Targeting the purinergic pathway alleviated cardiac dysfunction by reducing inflammation and extracellular ATP levels. A, Body weight (g), fat mass (g), lean mass (g), heart mass/body weight ratio (%) among three groups of female ovariectomized mice fed with high-fat diet: peritoneal injection with saline (Saline Control), apyrase or dipyridamole. B, Transthoracic echocardiography data compared between the three groups. C, PicoSIRIUS fibrosis staining on mice myocardial tissue. Scale bar = 100 μm. D, Quantification of purinergic pathway markers and extracellular adenosine level among three groups. Data are represented as mean ± SD. *, p < 0.05; **, p < 0.01; ***, p < 0.001. EF = ejection fraction; FS = fractional shortening; E/e’ = ratio between early mitral inflow velocity and mitral lateral annular early diastolic velocity; CD39 = cluster of differentiation 39 (ecto-nucleoside triphosphate diphosphohydrolase 1); CD73 = cluster of differentiation 73 (Ecto 5’nucleotidase); GAPDH = glyceraldehyde 3-phosphate dehydrogenase; MIG = Monokine induced by gamma- interferon.

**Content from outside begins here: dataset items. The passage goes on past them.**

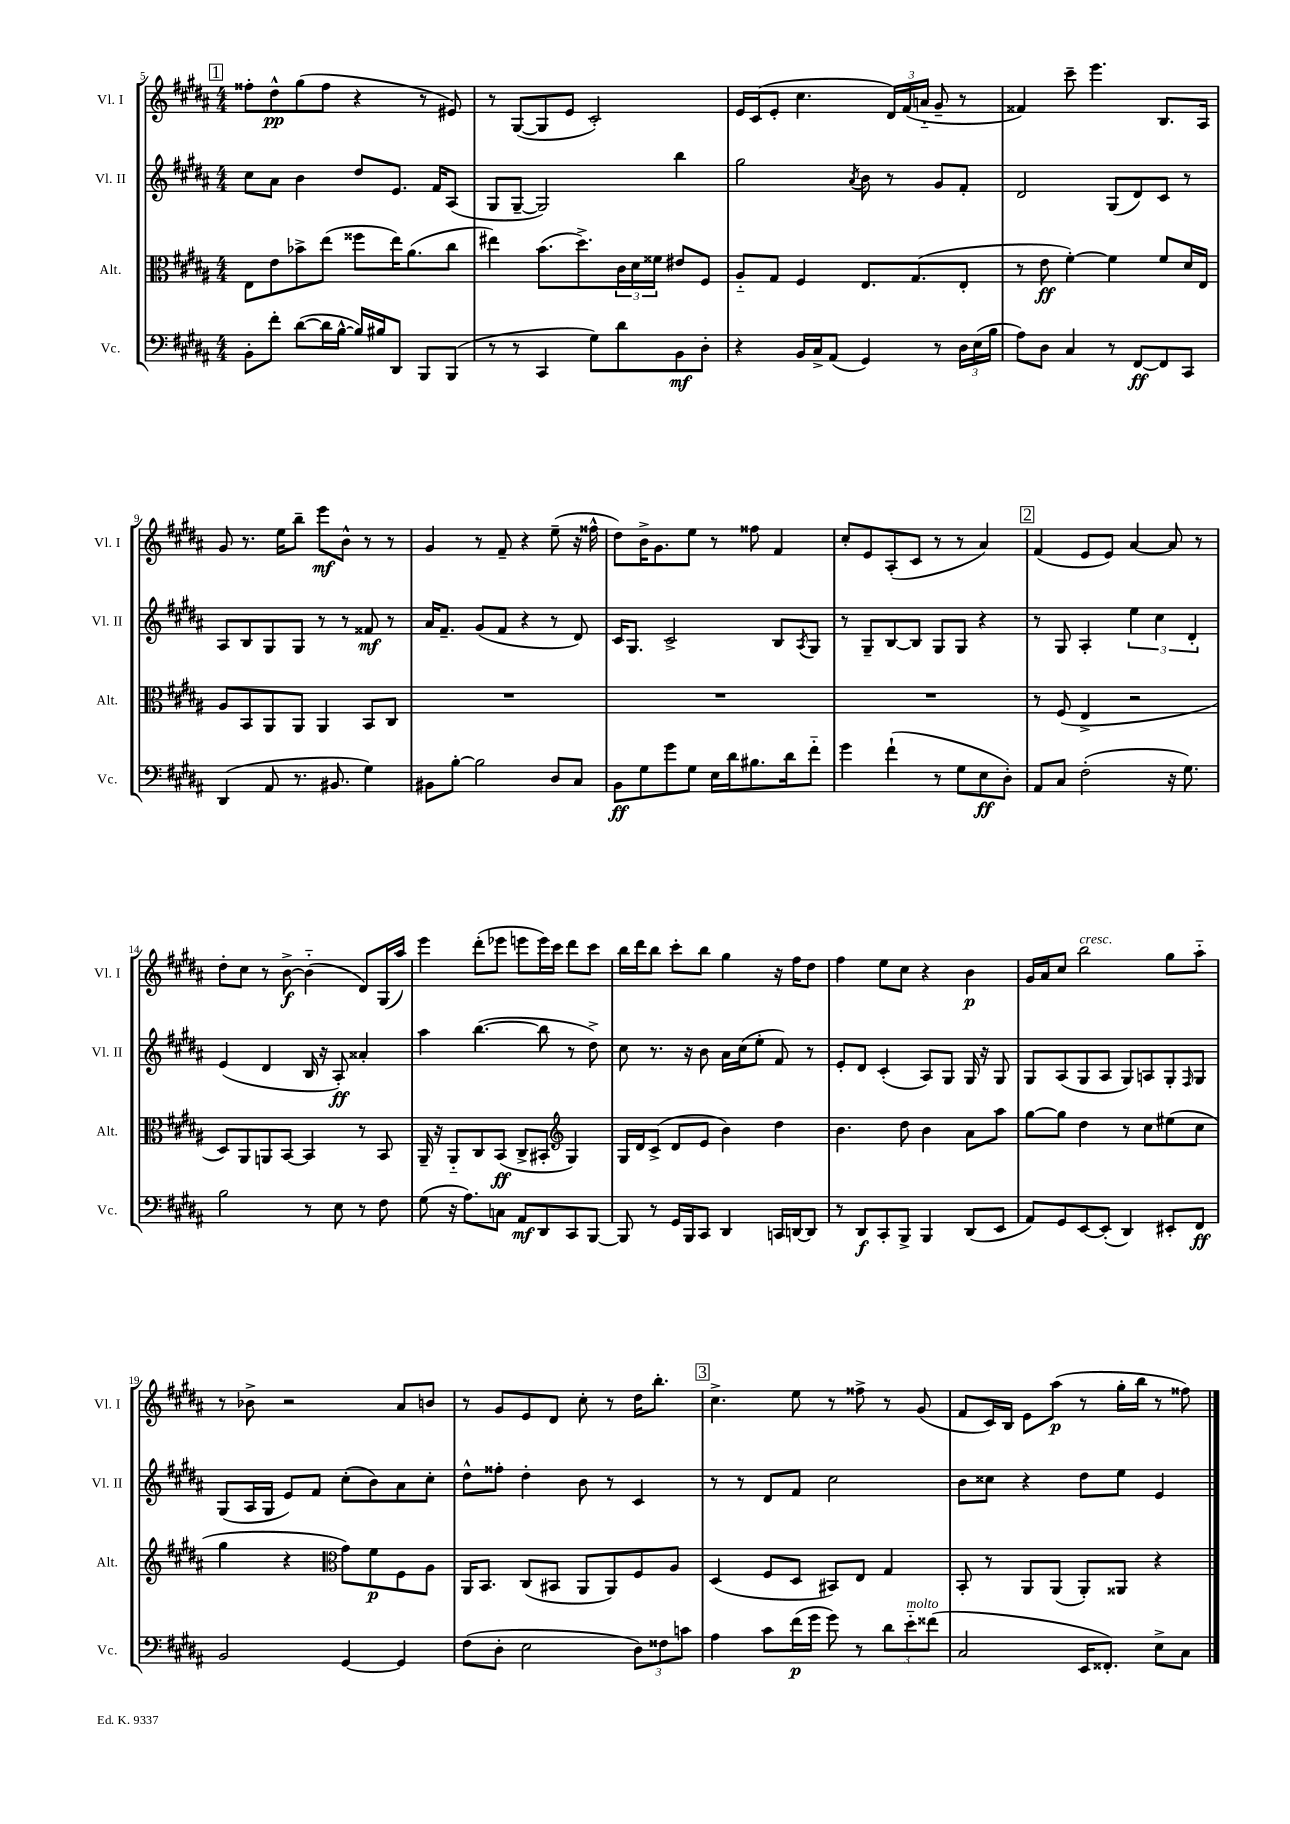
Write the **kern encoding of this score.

**kern	**dynam	**kern	**dynam	**kern	**dynam	**kern	**dynam
*part4	*part4	*part3	*part3	*part2	*part2	*part1	*part1
*staff4	*staff4	*staff3	*staff3	*staff2	*staff2	*staff1	*staff1
*I"Vc.	*	*I"Alt.	*	*I"Vl. II	*	*I"Vl. I	*
*I'Vc.	*	*I'Alt.	*	*I'Vl. II	*	*I'Vl. I	*
*clefF4	*	*clefC3	*	*clefG2	*	*clefG2	*
*k[f#c#g#d#a#]	*	*k[f#c#g#d#a#]	*	*k[f#c#g#d#a#]	*	*k[f#c#g#d#a#]	*
*M4/4	*	*M4/4	*	*M4/4	*	*M4/4	*
!!LO:REH:place=s1:t=1
=5	=5	=5	=5	=5	=5	=5	=5
8BB'\L	.	8E\L	.	8cc#\L	.	8ff##X'\L	.
8f#'\J	.	8e\	.	8a#\J	.	8dd#^^\	pp
([8d#\L	.	8b-X^\	.	4b\	.	(8gg#\	.
16d#\L]	.	(8ee\J	.	.	.	8ff##\J	.
[16B^^\JJ	.	.	.	.	.	.	.
16B/LL])	.	8ff##X\L	.	8dd#/L	.	4r	.
16B#X/J	.	.	.	.	.	.	.
8DD#/J	.	16ee\K)	.	8.e/J	.	.	.
.	.	(8.a#\	.	.	.	.	.
8BBB/L	.	.	.	.	.	8r	.
.	.	.	.	16f#/KL	.	.	.
(8BBB/J	.	8cc#\J	.	(8A#/J	.	8e#X/)	.
=6	=6	=6	=6	=6	=6	=6	=6
8r	.	4ee#X\)	.	8G#/L	.	8r	.
8r	.	.	.	[8G#~/J	.	([8G#/L	.
4CC#/	.	(8.b\L	.	2G#/])	.	8G#/]	.
.	.	.	.	.	.	8e/J	.
.	.	8.dd#^\)	.	.	.	.	.
8G#\L)	.	.	.	.	.	2c#'/)	.
8d#\	.	24c#\L	.	.	.	.	.
.	.	24d#\	.	.	.	.	.
.	.	24f##X\JJ	.	.	.	.	.
8BB\	mf	8e#X/L	.	4bb\	.	.	.
8D#'\J	.	8F#/J	.	.	.	.	.
=7	=7	=7	=7	=7	=7	=7	=7
4r	.	8A#/L	.	2gg#\	.	16e/LL	.
.	.	.	.	.	.	(16c#/J	.
.	.	8G#/J	.	.	.	8e'/J	.
16BB/LL	.	4F#/	.	.	.	4.cc#\	.
16C#^/J	.	.	.	.	.	.	.
(8AA#/J	.	.	.	.	.	.	.
.	.	.	.	8qa#/	.	.	.
4GG#/)	.	8.E/L	.	8b\	.	.	.
.	.	.	.	8r	.	24d#/LL)	.
.	.	.	.	.	.	(24f#/	.
.	.	(8.G#/	.	.	.	.	.
.	.	.	.	.	.	24an/JJ	.
8r	.	.	.	8g#/L	.	8g#~/	.
24D#\LL	.	8E'/J	.	8f#'/J	.	8r	.
(24E\	.	.	.	.	.	.	.
24B\JJ	.	.	.	.	.	.	.
=8	=8	=8	=8	=8	=8	=8	=8
8A#\L)	.	8r	.	2d#/	.	4f##X/)	.
8D#\J	.	8e\	ff	.	.	.	.
4C#/	.	[4f#'\)	.	.	.	8ccc#~\	.
.	.	.	.	.	.	4.eee\	.
8r	.	4f#\]	.	(8G#/L	.	.	.
[8FF#/L	ff	.	.	8d#/)	.	.	.
8FF#/]	.	8f#/L	.	8c#/J	.	8.B/L	.
8CC#/J	.	16d#/L	.	8r	.	.	.
.	.	16E/JJ	.	.	.	16A#/Jk	.
!!LO:LB:g=z
=9	=9	=9	=9	=9	=9	=9	=9
(4DD#/	.	8A#/L	.	8A#/L	.	8g#/	.
.	.	8BB/	.	8B/	.	8.r	.
8AA#/	.	8AA#/	.	8G#/	.	.	.
.	.	.	.	.	.	16ee\KL	.
8.r	.	8AA#/J	.	8G#/J	.	8bb~\J	.
.	.	4AA#/	.	8r	.	8eee\L	mf
8.BB#X/	.	.	.	.	.	.	.
.	.	.	.	8r	.	8b^^\J	.
4G#\)	.	8BB/L	.	8f##X/	mf	8r	.
.	.	8C#/J	.	8r	.	8r	.
=10	=10	=10	=10	=10	=10	=10	=10
8BB#X\L	.	1r	.	16a#/KL	.	4g#/	.
.	.	.	.	8.f#~/J	.	.	.
[8B'\J	.	.	.	.	.	.	.
2B\]	.	.	.	(8g#/L	.	8r	.
.	.	.	.	8f#/J	.	8f#~/	.
.	.	.	.	4r	.	4r	.
8D#/L	.	.	.	8r	.	(8ee~\	.
8C#/J	.	.	.	8d#/)	.	16r	.
.	.	.	.	.	.	16ff##X^^\	.
=11	=11	=11	=11	=11	=11	=11	=11
8BB\L	ff	1r	.	16c#/KL	.	8dd#\L)	.
.	.	.	.	8.G#/J	.	.	.
8G#\	.	.	.	.	.	16b^\K	.
.	.	.	.	.	.	8.g#\	.
8g#\	.	.	.	2c#^/	.	.	.
8G#\J	.	.	.	.	.	8ee\J	.
16E\LL	.	.	.	.	.	8r	.
16d#\J	.	.	.	.	.	.	.
8.B#X\	.	.	.	.	.	8ff##X\	.
.	.	.	.	8B/L	.	4f#/	.
16d#\k	.	.	.	.	.	.	.
.	.	.	.	8qA#/	.	.	.
8f#\J	.	.	.	8G#/J	.	.	.
=12	=12	=12	=12	=12	=12	=12	=12
4g#\	.	1r	.	8r	.	8cc#'/L	.
.	.	.	.	8G#~/L	.	8e/	.
(4f#`\	.	.	.	[8B/	.	(8A#'/	.
.	.	.	.	8B/J]	.	8c#/J	.
8r	.	.	.	8G#/L	.	8r	.
8G#\L	.	.	.	8G#/J	.	8r	.
8E\	ff	.	.	4r	.	4a#/)	.
8D#'\J)	.	.	.	.	.	.	.
!!LO:REH:place=s1:t=2
=13	=13	=13	=13	=13	=13	=13	=13
8AA#/L	.	8r	.	8r	.	(4f#/	.
8C#/J	.	(8F#/	.	8G#/	.	.	.
(2F#'\	.	4E^/	.	4A#'/	.	8e/L	.
.	.	.	.	.	.	8e/J)	.
.	.	2r	.	6ee\	.	[4a#/	.
.	.	.	.	6cc#\	.	.	.
16r	.	.	.	.	.	8a#/]	.
8.G#\)	.	.	.	.	.	.	.
.	.	.	.	6d#'/	.	.	.
.	.	.	.	.	.	8r	.
!!LO:LB:g=z
=14	=14	=14	=14	=14	=14	=14	=14
2B\	.	8D#/L)	.	(4e/	.	8dd#'\L	.
.	.	8AA#/	.	.	.	8cc#\J	.
.	.	8AAn/	.	4d#/	.	8r	.
.	.	[8BB/J	.	.	.	[8b^\	f
8r	.	4BB/]	.	16B/	.	(4b\]	.
.	.	.	.	16r	.	.	.
8E\	.	.	.	8A#'/)	ff	.	.
8r	.	8r	.	4a##X'/	.	8d#/L)	.
8F#\	.	8BB/	.	.	.	(16G#/L	.
.	.	.	.	.	.	16aa#/JJ)	.
=15	=15	=15	=15	=15	=15	=15	=15
(8G#\	.	16AA#~/	.	4aa#\	.	4eee\	.
.	.	16r	.	.	.	.	.
16r	.	8AA#/L	.	.	.	.	.
8.A#\L)	.	.	.	.	.	.	.
.	.	8C#/	.	([4.bb\	.	(8ddd#'\L	.
8Cn\J	.	(8BB/J	ff	.	.	8eee-X\J	.
8AA#/L	mf	8C#^/L	.	.	.	8eeen\L	.
8DD#/	.	8BB#X'/J	.	8bb\]	.	16eee\L)	.
.	.	.	.	.	.	16ccc#\JJ	.
*	*	*clefG2	*	*	*	*	*
8CC#/	.	4G#/)	.	8r	.	8ddd#\L	.
[8BBB/J	.	.	.	8dd#^\)	.	8ccc#\J	.
=16	=16	=16	=16	=16	=16	=16	=16
8BBB/]	.	16G#/LL	.	8cc#\	.	16bb\LL	.
.	.	16d#/J	.	.	.	16ddd#\J	.
8r	.	(8c#^/J	.	8.r	.	8bb\J	.
16GG#/LL	.	8d#/L	.	.	.	8ccc#'\L	.
16BBB/J	.	.	.	16r	.	.	.
8CC#/J	.	8e/J	.	8b\	.	8bb\J	.
4DD#/	.	4b\)	.	16a#\LL	.	4gg#\	.
.	.	.	.	(16cc#\J	.	.	.
.	.	.	.	8ee'\J	.	.	.
16CCn/LL	.	4dd#\	.	8f#/)	.	16r	.
[16DDn/J	.	.	.	.	.	16ff#\KL	.
8DD/J]	.	.	.	8r	.	8dd#\J	.
=17	=17	=17	=17	=17	=17	=17	=17
8r	.	4.b\	.	8e'/L	.	4ff#\	.
8DD#/L	f	.	.	8d#/J	.	.	.
8CC#'/	.	.	.	(4c#'/	.	8ee\L	.
8BBB^/J	.	8dd#\	.	.	.	8cc#\J	.
4BBB/	.	4b\	.	8A#/L)	.	4r	.
.	.	.	.	8G#/J	.	.	.
(8DD#/L	.	8a#\L	.	16G#/	.	4b\	p
.	.	.	.	16r	.	.	.
8EE/J	.	8aa#\J	.	8G#/	.	.	.
=18	=18	=18	=18	=18	=18	=18	=18
8AA#/L)	.	[8gg#\L	.	8G#/L	.	16g#/LL	.
.	.	.	.	.	.	16a#/J	.
8GG#/	.	8gg#\J]	.	(8A#/	.	8cc#/J	.
!	!	!	!	!	!	!LO:TX:a:i:t=cresc.	!
[8EE/	.	4dd#\	.	8G#/	.	2bb\	.
(8EE'/J]	.	.	.	8A#/J	.	.	.
4DD#/)	.	8r	.	8G#/L)	.	.	.
.	.	8cc#\L	.	8An/	.	.	.
8EE#X'/L	.	(8ee#X\	.	8G#'/	.	8gg#\L	.
.	.	.	.	16qqF#/	.	.	.
8FF#/J	ff	8cc#\J	.	8G#/J	.	8aa#\J	.
!!LO:LB:g=z
=19	=19	=19	=19	=19	=19	=19	=19
2BB/	.	4gg#\	.	(8G#/L	.	8r	.
.	.	.	.	16A#/L	.	8b-X^\	.
.	.	.	.	16G#/JJ	.	.	.
.	.	4r	.	8e/L)	.	2r	.
.	.	.	.	8f#/J	.	.	.
*	*	*clefC3	*	*	*	*	*
[4GG#/	.	8g#\L)	.	(8cc#'\L	.	.	.
.	.	8f#\	p	8b\)	.	.	.
4GG#/]	.	8F#\	.	8a#\	.	8a#/L	.
.	.	8A#\J	.	8cc#'\J	.	8bn/J	.
=20	=20	=20	=20	=20	=20	=20	=20
(8F#\L	.	16AA#/KL	.	8dd#^^\L	.	8r	.
.	.	8.BB/J	.	.	.	.	.
8D#'\J	.	.	.	8ff##X'\J	.	8g#/L	.
2E\	.	(8C#/L	.	4dd#'\	.	8e/	.
.	.	8BB#X/J	.	.	.	8d#/J	.
.	.	8AA#/L	.	8b\	.	8cc#'\	.
.	.	8AA#/)	.	8r	.	8r	.
12D#\L)	.	8F#/	.	4c#/	.	16dd#\KL	.
.	.	.	.	.	.	8.bb'\J	.
12F##X\	.	.	.	.	.	.	.
.	.	8A#/J	.	.	.	.	.
12cn\J	.	.	.	.	.	.	.
!!LO:REH:place=s1:t=3
=21	=21	=21	=21	=21	=21	=21	=21
4A#\	.	(4D#/	.	8r	.	4.cc#^\	.
.	.	.	.	8r	.	.	.
8c#\L	.	8F#/L	.	8d#/L	.	.	.
(16f#\L	p	8D#/J	.	8f#/J	.	8ee\	.
16g#\JJ	.	.	.	.	.	.	.
8g#\)	.	8BB#X/L)	.	2cc#\	.	8r	.
8r	.	8E/J	.	.	.	8ff##X^\	.
12d#\L	.	4G#/	.	.	.	8r	.
!LO:TX:a:i:t=molto	!	!	!	!	!	!	!
12e\	.	.	.	.	.	.	.
.	.	.	.	.	.	(8g#/	.
(12f##X\J	.	.	.	.	.	.	.
=22	=22	=22	=22	=22	=22	=22	=22
2C#/	.	8BB'/	.	8b\L	.	8f#/L	.
.	.	8r	.	8cc##X\J	.	16c#/L)	.
.	.	.	.	.	.	16B/JJ	.
.	.	8AA#/L	.	4r	.	8e\L	.
.	.	(8AA#/J	.	.	.	(8aa#\J	p
16EE/KL	.	8AA#'/L)	.	8dd#\L	.	8r	.
8.FF##X'/J)	.	.	.	.	.	.	.
.	.	8AA##X/J	.	8ee\J	.	16gg#'\LL	.
.	.	.	.	.	.	16bb\JJ	.
8E^\L	.	4r	.	4e/	.	8r	.
8C#\J	.	.	.	.	.	8ff##X\)	.
==	==	==	==	==	==	==	==
*-	*-	*-	*-	*-	*-	*-	*-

In A and B, n = 5 for Saline Control, n = 9 for Apyrase and Dipyridamole in Body Weight, Fat Mass, Lean Mass, Heart/Body Weight, EF, FS, and E/e’. In C, n = 3 for Saline Control, Apyrase and Dipyridamole. In D, n = 4 for Saline Control, n = 9 for Apyrase in CD39 and CD73; n = 14 for Saline Control, n = 8 for Apyrase, n = 7 for Dipyridamole in MIG; n = 6 for Saline Control, n = 9 for Apyrase, n = 5 for Dipyridamole in Purine Adenosine Assay. In A, B, and D, n corresponds to one mouse. In C, n corresponds to slices from different mouse in the same group.

Fig. 5

Experimental Timeline for the Ovariectomy and High-Fat Diet Mouse Model. Female C57BL/6 mice (n = 40) were divided into two dietary groups at 6 weeks of age: high-fat diet (HFD, n = 20) and control diet (n = 20). At 12 weeks, half of each group underwent ovariectomy (OVX, n = 10 per diet), while the remaining mice underwent a sham procedure (control, n = 10 per diet). This created four groups: OVX + HFD, HFD, OVX, and Control. Mice were maintained on their respective diets for a total of 24 weeks, after which cardiac function and body composition were assessed using transthoracic echocardiography, Doppler ultrasound, and EchoMRI measurements. Blood, plasma, and cardiac tissue samples were collected for biochemical and histological analyses. This model was used to approximate postmenopausal women with metabolic dysfunction and assess the effects of estrogen loss and purinergic signaling dysregulation on cardiac function and fibrosis.

Fig. 6

Experimental Timeline for the Ovariectomy and High-Fat Diet Mouse Model with Purinergic Pathway Interventions. Female C57BL/6 mice (n = 39) were divided into high-fat diet (HFD, n = 29) and control diet (n = 10) groups at 8 weeks of age. At 12 weeks, all HFD-fed mice underwent ovariectomy (OVX), while control diet-fed mice remained intact. At 30 weeks, OVX-HFD mice were further divided into three treatment groups: Saline (n = 6), Dipyridamole (CD73 enhancer, n = 9), and Apyrase (CD39 mimetic, n = 9). Control diet-fed mice (n = 10) served as a baseline comparison. Cardiac function was assessed using transthoracic echocardiography and Doppler ultrasound, and body composition was measured via EchoMRI. Following the experimental period, blood, plasma, and cardiac tissues were collected for further analysis. This model was designed to evaluate the impact of CD39/CD73 modulation on cardiac fibrosis and dysfunction in an estrogen-deficient, high-fat diet environment.